▸ **Quoted passage**
........
    • Select the cookie for your instance.
    • Double click the "SameSite" column for the authservice_session cookie, then hit backspace and enter.
    • Refresh the page and confirm that hthe SameSite column remains blank.
    • samesite-example
  3. Cluster 1: Launch a new notebook server called vaccine-demo using the custom image below:
    • tbaums/vaccine-demo:2021-03-04
  4. Cluster 1: Launch a second new notebook server called vaccine-serve using the custom image below:
    • tbaums/vaccine-demo:2021-03-04
  5. Cluster 1: Create a new published Rok bucket called vaccine-shared and complete connect and publish process with your Registry instance.
  6. Cluster 1: Connect to the vaccine-serve notebook server
    • Open vaccine-degradation-serve.ipynb notebook file from the file browser on left.
    • Select "Run" from the top menu, then "Run all cells."
  7. Cluster 1: Connect to the vaccine-demo notebook server
    • Open vaccine-degradation.ipynb notebook file from the file browser on left.
    • Open Katib Jupyter extension.
    • Click "Enable" toggle.
    • Click "Compile and run Katib job"

Demo script

  1. Begin from the home UI and click Notebooks tab.
  2. Explain that notebook environments are completely self-service and customizable for data scientists.
  3. Connect to the vaccine-demo notebook.
  4. Explain that this notebook attempts to predict sites most likely to suffer degradation in an mRNA molecule.
  5. Click Kale tab in Jupyterlab notebook, and click Enable toggle.
  6. Explain:
    • Kale enables data scientists/data engineers to create a pipeline by tagging cells.
    • There are different tags for different pipeline components.
    • Pipeline steps can have dependencies on other steps or specific resources like GPU.
    • Each pipeline step will be automatically snapshotted by Rok.
    • (Click "Configure Katib job") Each Katib experiment will be broken out into its own pipeline run for perfect reproducibility.
    • Take a moment to ask the prospect to contemplate the alternative (ie, without Arrikto): much more effort and lost efficiency.
........
(Dataset entries)

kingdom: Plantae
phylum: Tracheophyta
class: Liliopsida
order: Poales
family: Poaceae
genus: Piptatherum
........
▸ **What you will do**
[1] List every item that the "Demo script" section of the Kubeflow demo guide tells the presenter to click.
[2] Continue the Kubeflow demo guide's demo script from its final bullet.
The dataset entries have no connection to the Kubeflow demo guide.

▸ **Responses**
[1]
- The Notebooks tab
- The Kale tab
- The Enable toggle
- "Configure Katib job"

[2]
  7. Click "Compile and Run Katib Job"
  8. Click "View Katib Experiment"
    • view-katib-experiment
  9. Explain to the prospect that you ran the experiment ahead of time to show the final result and navigate to the experiment that was created in your first run of vaccine-degradation.ipynb during the demo setup.
  10. Explain:
    • The Katib UI as displaying the results from training with different hyperparameters.
    • Each trial is a separate pipeline and therefore can see a Rok snapshot from any step of any trial.
  11. Click the pipeline icon for the trial with the lowest loss.
  12. From the Pipeline UI, show and explain:
    • Each step of the pipeline is snapshotted and has a unique Rok url that you can then use to recreate the environment and the data exactly as it looked at that moment in time.
      • Click a Rok snapshot link from the "Visualizations" tab to show the prospect the Git-like nature of Rok snapshots and how to grab the Rok url.
    • Kale will automatically use a common Rok snapshot for all identical steps in a Katib experiment. This saves a huge amount of compute resources vs alternatives.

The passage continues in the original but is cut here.